PROBLEM TO WORK ON
Every entry must appear in the answer exactly as written.

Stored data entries
════

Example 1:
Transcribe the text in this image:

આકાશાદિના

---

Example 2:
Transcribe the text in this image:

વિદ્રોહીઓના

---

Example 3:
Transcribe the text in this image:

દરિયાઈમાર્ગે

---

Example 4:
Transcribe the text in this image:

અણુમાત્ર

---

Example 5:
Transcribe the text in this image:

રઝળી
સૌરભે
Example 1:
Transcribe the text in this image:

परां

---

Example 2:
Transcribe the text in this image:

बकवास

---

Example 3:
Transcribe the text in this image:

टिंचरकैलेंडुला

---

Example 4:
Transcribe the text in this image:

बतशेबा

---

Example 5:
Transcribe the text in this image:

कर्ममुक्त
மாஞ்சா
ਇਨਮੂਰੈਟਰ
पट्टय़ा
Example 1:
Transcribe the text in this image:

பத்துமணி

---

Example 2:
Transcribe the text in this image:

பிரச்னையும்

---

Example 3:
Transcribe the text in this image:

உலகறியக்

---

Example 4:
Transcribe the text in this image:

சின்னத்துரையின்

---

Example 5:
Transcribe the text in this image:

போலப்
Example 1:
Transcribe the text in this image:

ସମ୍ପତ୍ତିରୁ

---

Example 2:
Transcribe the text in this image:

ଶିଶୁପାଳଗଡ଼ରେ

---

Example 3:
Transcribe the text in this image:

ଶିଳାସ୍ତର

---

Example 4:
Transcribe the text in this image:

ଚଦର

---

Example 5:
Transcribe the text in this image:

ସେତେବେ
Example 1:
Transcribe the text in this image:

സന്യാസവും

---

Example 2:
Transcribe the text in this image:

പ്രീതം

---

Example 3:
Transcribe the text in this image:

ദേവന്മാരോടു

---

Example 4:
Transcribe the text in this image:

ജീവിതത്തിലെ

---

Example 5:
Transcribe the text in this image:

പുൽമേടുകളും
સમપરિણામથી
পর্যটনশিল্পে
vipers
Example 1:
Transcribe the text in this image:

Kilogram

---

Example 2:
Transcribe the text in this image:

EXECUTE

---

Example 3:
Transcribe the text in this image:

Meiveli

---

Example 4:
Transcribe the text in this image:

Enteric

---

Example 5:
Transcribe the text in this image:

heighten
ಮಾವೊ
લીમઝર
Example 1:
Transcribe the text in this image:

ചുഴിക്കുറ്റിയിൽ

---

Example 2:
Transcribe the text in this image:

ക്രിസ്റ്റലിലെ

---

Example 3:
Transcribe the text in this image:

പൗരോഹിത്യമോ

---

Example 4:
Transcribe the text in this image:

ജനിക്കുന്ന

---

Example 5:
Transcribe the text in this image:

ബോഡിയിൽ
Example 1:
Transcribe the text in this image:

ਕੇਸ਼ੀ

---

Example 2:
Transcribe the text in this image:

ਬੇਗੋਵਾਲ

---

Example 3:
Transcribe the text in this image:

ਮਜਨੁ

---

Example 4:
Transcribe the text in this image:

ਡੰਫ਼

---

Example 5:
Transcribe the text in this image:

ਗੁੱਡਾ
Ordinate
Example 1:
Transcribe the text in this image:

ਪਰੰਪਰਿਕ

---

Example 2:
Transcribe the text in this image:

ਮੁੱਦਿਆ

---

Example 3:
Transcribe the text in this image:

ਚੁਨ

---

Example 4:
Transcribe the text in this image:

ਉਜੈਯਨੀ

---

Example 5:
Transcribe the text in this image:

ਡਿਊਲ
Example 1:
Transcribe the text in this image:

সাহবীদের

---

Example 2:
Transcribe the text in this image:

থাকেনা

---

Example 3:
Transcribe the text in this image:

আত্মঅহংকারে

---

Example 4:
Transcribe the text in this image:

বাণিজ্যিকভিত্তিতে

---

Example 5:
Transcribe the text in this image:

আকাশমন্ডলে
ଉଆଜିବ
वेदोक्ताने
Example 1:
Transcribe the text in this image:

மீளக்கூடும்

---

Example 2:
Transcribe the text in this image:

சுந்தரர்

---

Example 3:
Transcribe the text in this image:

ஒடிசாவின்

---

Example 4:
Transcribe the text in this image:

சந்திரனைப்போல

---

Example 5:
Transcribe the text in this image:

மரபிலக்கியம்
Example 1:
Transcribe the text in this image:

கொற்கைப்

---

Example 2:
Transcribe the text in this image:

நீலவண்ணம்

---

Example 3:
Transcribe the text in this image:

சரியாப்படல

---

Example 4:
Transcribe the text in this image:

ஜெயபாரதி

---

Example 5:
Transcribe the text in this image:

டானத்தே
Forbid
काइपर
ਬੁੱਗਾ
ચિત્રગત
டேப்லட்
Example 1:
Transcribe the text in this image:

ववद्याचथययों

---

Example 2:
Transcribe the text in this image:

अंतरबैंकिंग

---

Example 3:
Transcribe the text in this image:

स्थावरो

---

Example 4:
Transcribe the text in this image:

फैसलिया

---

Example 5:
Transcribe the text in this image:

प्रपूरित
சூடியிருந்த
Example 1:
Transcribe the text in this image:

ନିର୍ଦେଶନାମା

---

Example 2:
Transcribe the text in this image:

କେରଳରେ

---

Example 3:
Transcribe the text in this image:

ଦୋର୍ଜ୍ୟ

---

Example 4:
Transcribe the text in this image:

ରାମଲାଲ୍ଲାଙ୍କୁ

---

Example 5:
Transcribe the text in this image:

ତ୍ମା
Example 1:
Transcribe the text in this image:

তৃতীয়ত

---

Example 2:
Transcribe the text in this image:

════

COMPLETED EXERCISE
Example 1:
Transcribe the text in this image:

આકાશાદિના

---

Example 2:
Transcribe the text in this image:

વિદ્રોહીઓના

---

Example 3:
Transcribe the text in this image:

દરિયાઈમાર્ગે

---

Example 4:
Transcribe the text in this image:

અણુમાત્ર

---

Example 5:
Transcribe the text in this image:

રઝળી
સૌરભે
Example 1:
Transcribe the text in this image:

परां

---

Example 2:
Transcribe the text in this image:

बकवास

---

Example 3:
Transcribe the text in this image:

टिंचरकैलेंडुला

---

Example 4:
Transcribe the text in this image:

बतशेबा

---

Example 5:
Transcribe the text in this image:

कर्ममुक्त
மாஞ்சா
ਇਨਮੂਰੈਟਰ
पट्टय़ा
Example 1:
Transcribe the text in this image:

பத்துமணி

---

Example 2:
Transcribe the text in this image:

பிரச்னையும்

---

Example 3:
Transcribe the text in this image:

உலகறியக்

---

Example 4:
Transcribe the text in this image:

சின்னத்துரையின்

---

Example 5:
Transcribe the text in this image:

போலப்
Example 1:
Transcribe the text in this image:

ସମ୍ପତ୍ତିରୁ

---

Example 2:
Transcribe the text in this image:

ଶିଶୁପାଳଗଡ଼ରେ

---

Example 3:
Transcribe the text in this image:

ଶିଳାସ୍ତର

---

Example 4:
Transcribe the text in this image:

ଚଦର

---

Example 5:
Transcribe the text in this image:

ସେତେବେ
Example 1:
Transcribe the text in this image:

സന്യാസവും

---

Example 2:
Transcribe the text in this image:

പ്രീതം

---

Example 3:
Transcribe the text in this image:

ദേവന്മാരോടു

---

Example 4:
Transcribe the text in this image:

ജീവിതത്തിലെ

---

Example 5:
Transcribe the text in this image:

പുൽമേടുകളും
સમપરિણામથી
পর্যটনশিল্পে
vipers
Example 1:
Transcribe the text in this image:

Kilogram

---

Example 2:
Transcribe the text in this image:

EXECUTE

---

Example 3:
Transcribe the text in this image:

Meiveli

---

Example 4:
Transcribe the text in this image:

Enteric

---

Example 5:
Transcribe the text in this image:

heighten
ಮಾವೊ
લીમઝર
Example 1:
Transcribe the text in this image:

ചുഴിക്കുറ്റിയിൽ

---

Example 2:
Transcribe the text in this image:

ക്രിസ്റ്റലിലെ

---

Example 3:
Transcribe the text in this image:

പൗരോഹിത്യമോ

---

Example 4:
Transcribe the text in this image:

ജനിക്കുന്ന

---

Example 5:
Transcribe the text in this image:

ബോഡിയിൽ
Example 1:
Transcribe the text in this image:

ਕੇਸ਼ੀ

---

Example 2:
Transcribe the text in this image:

ਬੇਗੋਵਾਲ

---

Example 3:
Transcribe the text in this image:

ਮਜਨੁ

---

Example 4:
Transcribe the text in this image:

ਡੰਫ਼

---

Example 5:
Transcribe the text in this image:

ਗੁੱਡਾ
Ordinate
Example 1:
Transcribe the text in this image:

ਪਰੰਪਰਿਕ

---

Example 2:
Transcribe the text in this image:

ਮੁੱਦਿਆ

---

Example 3:
Transcribe the text in this image:

ਚੁਨ

---

Example 4:
Transcribe the text in this image:

ਉਜੈਯਨੀ

---

Example 5:
Transcribe the text in this image:

ਡਿਊਲ
Example 1:
Transcribe the text in this image:

সাহবীদের

---

Example 2:
Transcribe the text in this image:

থাকেনা

---

Example 3:
Transcribe the text in this image:

আত্মঅহংকারে

---

Example 4:
Transcribe the text in this image:

বাণিজ্যিকভিত্তিতে

---

Example 5:
Transcribe the text in this image:

আকাশমন্ডলে
ଉଆଜିବ
वेदोक्ताने
Example 1:
Transcribe the text in this image:

மீளக்கூடும்

---

Example 2:
Transcribe the text in this image:

சுந்தரர்

---

Example 3:
Transcribe the text in this image:

ஒடிசாவின்

---

Example 4:
Transcribe the text in this image:

சந்திரனைப்போல

---

Example 5:
Transcribe the text in this image:

மரபிலக்கியம்
Example 1:
Transcribe the text in this image:

கொற்கைப்

---

Example 2:
Transcribe the text in this image:

நீலவண்ணம்

---

Example 3:
Transcribe the text in this image:

சரியாப்படல

---

Example 4:
Transcribe the text in this image:

ஜெயபாரதி

---

Example 5:
Transcribe the text in this image:

டானத்தே
Forbid
काइपर
ਬੁੱਗਾ
ચિત્રગત
டேப்லட்
Example 1:
Transcribe the text in this image:

ववद्याचथययों

---

Example 2:
Transcribe the text in this image:

अंतरबैंकिंग

---

Example 3:
Transcribe the text in this image:

स्थावरो

---

Example 4:
Transcribe the text in this image:

फैसलिया

---

Example 5:
Transcribe the text in this image:

प्रपूरित
சூடியிருந்த
Example 1:
Transcribe the text in this image:

ନିର୍ଦେଶନାମା

---

Example 2:
Transcribe the text in this image:

କେରଳରେ

---

Example 3:
Transcribe the text in this image:

ଦୋର୍ଜ୍ୟ

---

Example 4:
Transcribe the text in this image:

ରାମଲାଲ୍ଲାଙ୍କୁ

---

Example 5:
Transcribe the text in this image:

ତ୍ମା
Example 1:
Transcribe the text in this image:

তৃতীয়ত

---

Example 2:
Transcribe the text in this image:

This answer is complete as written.